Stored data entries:

================

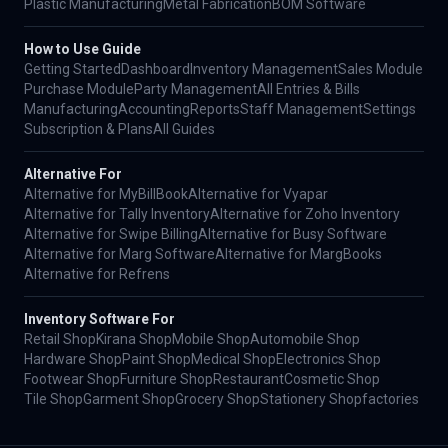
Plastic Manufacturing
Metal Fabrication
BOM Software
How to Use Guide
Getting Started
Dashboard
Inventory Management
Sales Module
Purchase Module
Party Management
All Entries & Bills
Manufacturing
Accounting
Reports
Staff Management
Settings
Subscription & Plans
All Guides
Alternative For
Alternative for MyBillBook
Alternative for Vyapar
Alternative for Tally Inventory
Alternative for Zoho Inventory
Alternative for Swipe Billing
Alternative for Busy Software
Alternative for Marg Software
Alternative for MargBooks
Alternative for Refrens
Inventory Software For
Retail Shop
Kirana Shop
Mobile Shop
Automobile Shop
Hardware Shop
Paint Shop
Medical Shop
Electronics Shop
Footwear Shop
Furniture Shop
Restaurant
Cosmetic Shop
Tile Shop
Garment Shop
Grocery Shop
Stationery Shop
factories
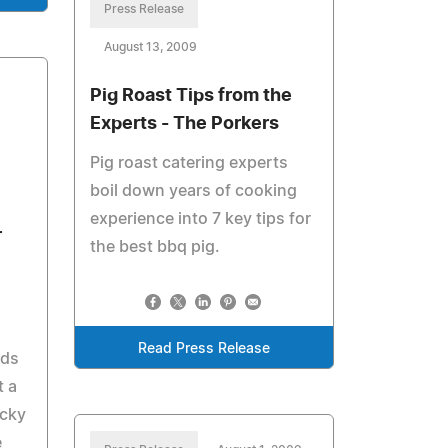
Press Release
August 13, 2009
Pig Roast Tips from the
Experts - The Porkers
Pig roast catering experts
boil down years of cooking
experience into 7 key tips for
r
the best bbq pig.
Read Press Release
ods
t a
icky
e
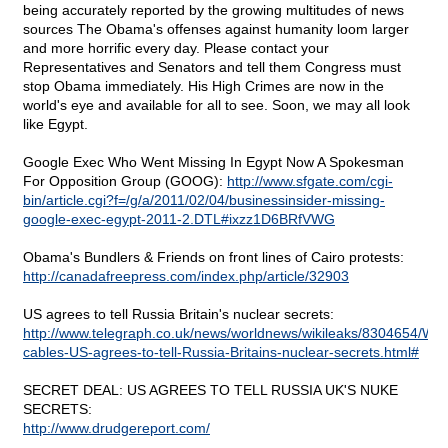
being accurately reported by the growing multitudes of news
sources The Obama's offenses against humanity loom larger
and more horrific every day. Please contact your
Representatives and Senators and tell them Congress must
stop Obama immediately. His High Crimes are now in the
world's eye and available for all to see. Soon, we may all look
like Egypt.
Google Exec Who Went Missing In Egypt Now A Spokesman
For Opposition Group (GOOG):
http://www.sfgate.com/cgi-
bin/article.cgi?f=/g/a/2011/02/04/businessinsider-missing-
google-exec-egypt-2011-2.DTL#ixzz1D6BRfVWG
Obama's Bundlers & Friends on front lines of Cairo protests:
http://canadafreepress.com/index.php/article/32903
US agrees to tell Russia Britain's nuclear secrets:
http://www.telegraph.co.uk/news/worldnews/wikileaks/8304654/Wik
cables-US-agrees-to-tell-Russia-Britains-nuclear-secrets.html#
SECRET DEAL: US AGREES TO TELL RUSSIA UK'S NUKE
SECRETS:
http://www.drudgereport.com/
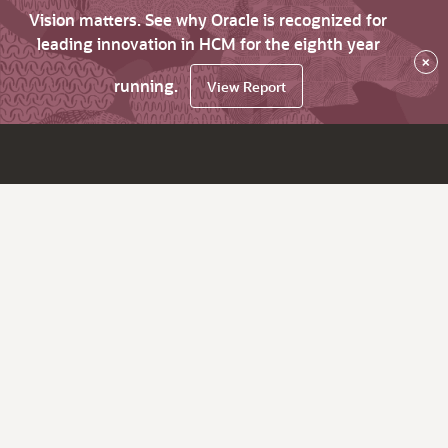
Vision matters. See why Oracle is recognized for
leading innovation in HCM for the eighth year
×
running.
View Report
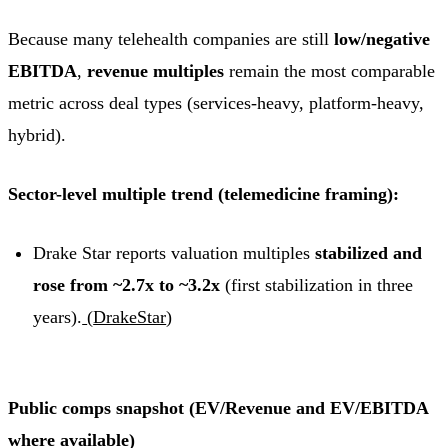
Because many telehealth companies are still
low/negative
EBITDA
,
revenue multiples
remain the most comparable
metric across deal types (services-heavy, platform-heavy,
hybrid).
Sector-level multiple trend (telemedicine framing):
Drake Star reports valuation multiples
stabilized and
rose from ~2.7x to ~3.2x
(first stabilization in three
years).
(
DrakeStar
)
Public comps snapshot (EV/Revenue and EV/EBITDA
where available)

================

§ The task: Check each line of the records above, and copy those that hold the word "nuclear".

§ Answer:
US agrees to tell Russia Britain's nuclear secrets:
cables-US-agrees-to-tell-Russia-Britains-nuclear-secrets.html#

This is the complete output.